Hi Gary,
I see two approaches you could take when adding the milk to the coffee. Either you could have everything collected into a single component that has a event in it corresponding to the addition of the milk, or you could have a separate component that specifies the addition of milk as a flow over time. I explored both those scenarios in the attached model. Would be very interesting to hear your input which one would be better from a teaching perspective.
Approach 1, with a discrete event in the coffee involves creating a copy of the HeatCapacitor component and adding some parameters that separates the heat capacity of the milk, the amount of milk added, when it is added, etc. As you say, the mixed Cp is unknown. A naïve initial approach could be to just add the two heat capacities together.
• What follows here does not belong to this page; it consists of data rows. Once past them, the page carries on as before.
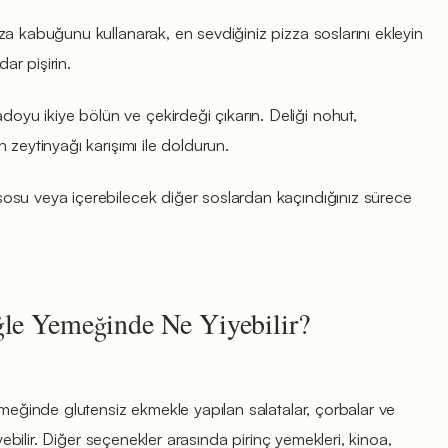
zza kabuğunu kullanarak, en sevdiğiniz pizza soslarını ekleyin
dar pişirin.
doyu ikiye bölün ve çekirdeği çıkarın. Deliği nohut,
 zeytinyağı karışımı ile doldurun.
osu veya içerebilecek diğer soslardan kaçındığınız sürece
ğle Yemeğinde Ne Yiyebilir?
emeğinde glutensiz ekmekle yapılan salatalar, çorbalar ve
iyebilir. Diğer seçenekler arasında pirinç yemekleri, kinoa,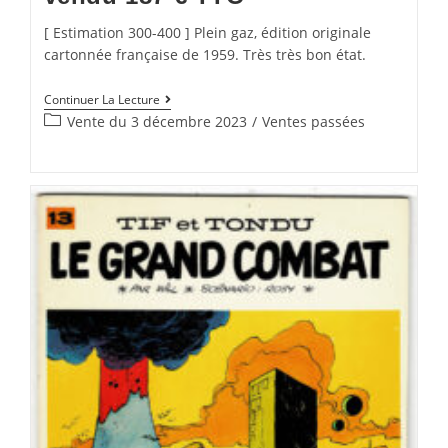
[ Estimation 300-400 ] Plein gaz, édition originale
cartonnée française de 1959. Très très bon état.
Continuer La Lecture
Vente du 3 décembre 2023
/
Ventes passées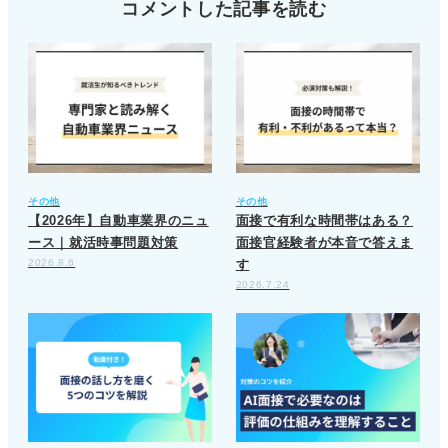
コメントした記事を読む
その他
その他
【2026年】自動車業界のニュ
面接で有利な時間帯はある？
ース｜就活時事問題対策
面接官経験者が本音で答えま
2026.8.6
す
2026.7.24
If C is the total heat capacity of the coffee, with or without milk, you could add an equation that says:
C = if time > AddTime then Ccoffee * Vcoffee * 1000 + Cmilk * Vmilk * 1000 else Ccoffee * Vcoffee * 1000;
The coefficients are just there to convert the different units.
The temperature is a bit more difficult, since it varies continuously over time it is state so and can't be as easily changed as the capacity (which changes values only at one discrete interval).
What you have to do with states is using the reinit(var,newValue) function to reinitialize variable var, to the new value newValue. If you mix fluids together, the new temperature is the new total enthalpy divided by the new heat capacity:
t = (m1 c1 t1 + m2 c2 t2 + ... + mn cn tn) / (m1 c1 + m2 c2 + ... + mn cn)
(from Engineering Toolbox)
In Modelica, we could reinitialize the temperature when the simulation time exceeds the time when the milk should be added, using the following:
when time > AddTime then
reinit(T, (Ccoffee * Vcoffee * 1000 * T + Cmilk * Vmilk * 1000 * MilkTemperature) / C);
end when;
I replaced the coffee heat capacitor from experiment 1 in the previously attached models. You could however use the new coffee component in any of the other experiments. This results in a fairly compact model:
If milk is added after 300 seconds, it produces the following simulation:
Approach 2 is having a short flow of milk, instead of a instantaneous addition of milk. The benefit of this is you could create your own addition strategy. For example, you could add half of the milk at the beginning, and half after 300 seconds. Or any arbitrary strategy. For now, I focused on doing it as a 1 second pulse.
An input is added to the coffee, corresponding to the flow of milk:
The volume of the milk in the coffee is no longer a parameter but increases with the flow:
der(Vmilk) = u;
And the capacity increaces with the milk volume:
C = Ccoffee * Vcoffee * 1000 + Cmilk * Vmilk * 1000;
Adding milk will increase the enthalpy in the system, but the increased heat capacity will still cause a drop in temperature:
T = H/C;
der(H) = port.Q_flow + Cmilk * 1000 * u * MilkTemperature;
With H being the enthalpy.
The milk component is simply a pulse from Modelica.Blocks.Sources.Pulse that has some additional parameters.
Everything taken together, we now have an additional component in the coffee cooling model:
As it should, this approach gives a similar plot as the first one. The only difference is that the milk is added over a duration of 1 second. As the duration approaches zero, the two approaches would converge.
You could use this approach to fit parameters, using the methodology from the electric kettle example. I am a bit unsure if I would recommend trying fitting one of the higher order models that was suggested in the paper. With so many unknowns, you run the risk of significantly over-fitting you model. Though for a student lab, it could be a very good exercise to try and isolate each of the factors and explore them separately. I.e, cover the mug with an isolating material to avoid radiation and evaporation and take some data. Then put it in a open vacuum flask to study the evaporation without the conduction.